Exercises to Prevent Carpal Tunnel
Author: Shannon Miller Lifestyle
According to the American Chiropractic Association, Carpal Tunnel Syndrome (CTS) is the most expensive of all work related injuries. Someone who suffers from CTS loses about $30,000 in medical bills and time absent from work in their lifetime.
What is Carpal Tunnel Syndrome?
Carpal Tunnel Syndrome is a disorder that can cause pain, numbness, and weakness in the hand and wrist. CTS is a repetitive stress injury of the median nerve in the wrist –NOT the muscle, contrary to popular belief.
Symptoms of Carpal Tunnel Syndrome
Symptoms of Carpal Tunnel Syndrome typically come on very gradually. Burning, itching, and/or numbness in the palm of the hand, thumb, index, and middle fingers are most common. Symptoms often occur first at night, since many people sleep with their wrists flexed. As the condition worsens, symptoms may become more noticeable during the day. Weakened grip and inability to differentiate between hot and cold by touch are among more severe symptoms as well.
Risk Factors of Carpal Tunnel Syndrome
- CTS is associated with a family history of the disorder, this is simply because the carpal tunnel is smaller in some people than others.
- Repetitive movements in the hands and wrists may make an individual more likely to develop CTS.
- Individuals with jobs in fields such as manufacturing, assembly line, grocery store clerks, and carpenters are more likely to have CTS.
- Individuals with hobbies such as golfing, knitting, gardening, and some musical instruments are also more likely to develop CTS.
- Women are 3 times more likely to develop CTS than men.
- Pregnant women can be more susceptible to develop CTS due to hormonal changes and a build of fluid, particularly during the last few months.
- Older people are at a higher risk to develop CTS than younger adults.
- Previous injury or trauma to the wrist, like a fracture or sprain can cause swelling and pressure on the nerve, increasing the risk of CTS.

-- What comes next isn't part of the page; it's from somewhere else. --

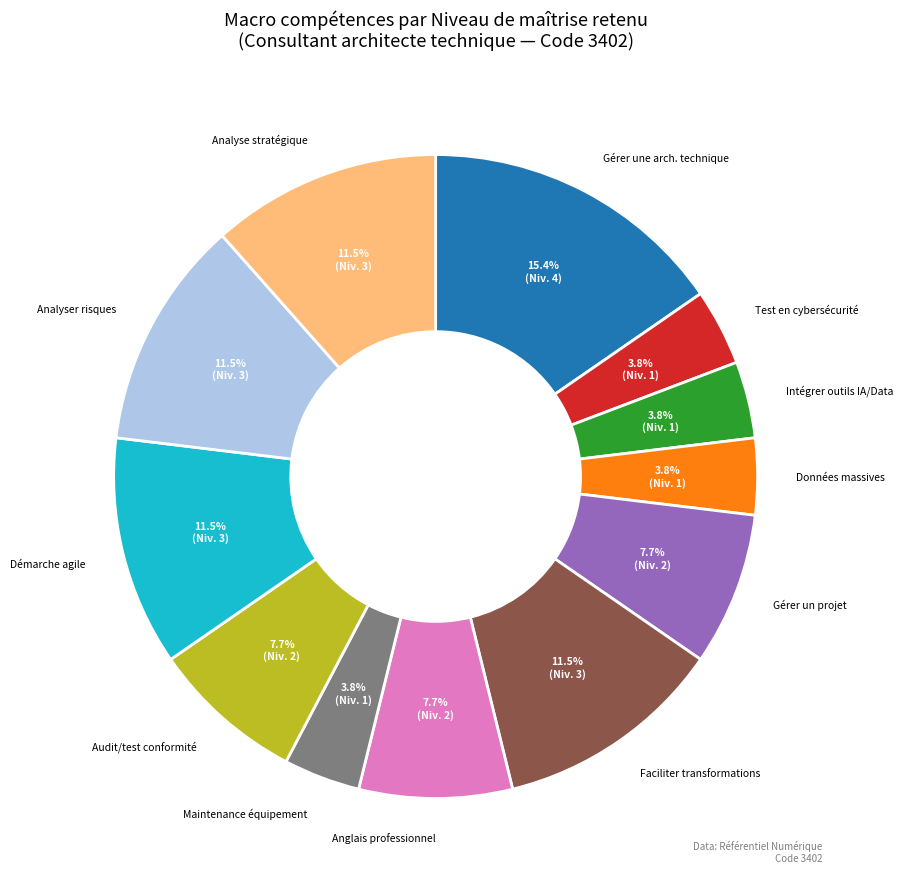

Does any single category account for the majority?

No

- Medical conditions such as diabetes, hypothyroidism, lupus, obesity, and rheumatoid arthritis can also add to an individuals predisposition to CTS.
Treatment of Carpal Tunnel Syndrome
Treatment for carpal tunnel syndrome should begin as early as possible, under the direction of your Primary Care Physician. When treated early, it is less likely that CTS will require surgery. There are various treatment options, including: resting the affected hand and wrist, immobilizing the wrist in a splint, stretching and strengthening exercises for the wrist, over-the-counter and prescription drugs, and chiropractic adjustment, as well as surgical treatment in worst-case scenarios.